The records below are to be restated word for word; their pictures are not.

━━━

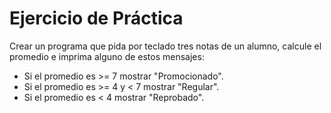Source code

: # Ejercicio de Práctica

Crear un programa que pida por teclado tres notas de un alumno, calcule el promedio e imprima alguno de estos mensajes:

- Si el promedio es >= 7 mostrar "Promocionado".
- Si el promedio es >= 4 y < 7 mostrar "Regular".
- Si el promedio es < 4 mostrar "Reprobado".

━━━

• SOLUTION FOR THIS EXERCISE:
Source code

: # Ejercicio de Práctica

Crear un programa que pida por teclado tres notas de un alumno, calcule el promedio e imprima alguno de estos mensajes:

- Si el promedio es >= 7 mostrar "Promocionado".
- Si el promedio es >= 4 y < 7 mostrar "Regular".
- Si el promedio es < 4 mostrar "Reprobado".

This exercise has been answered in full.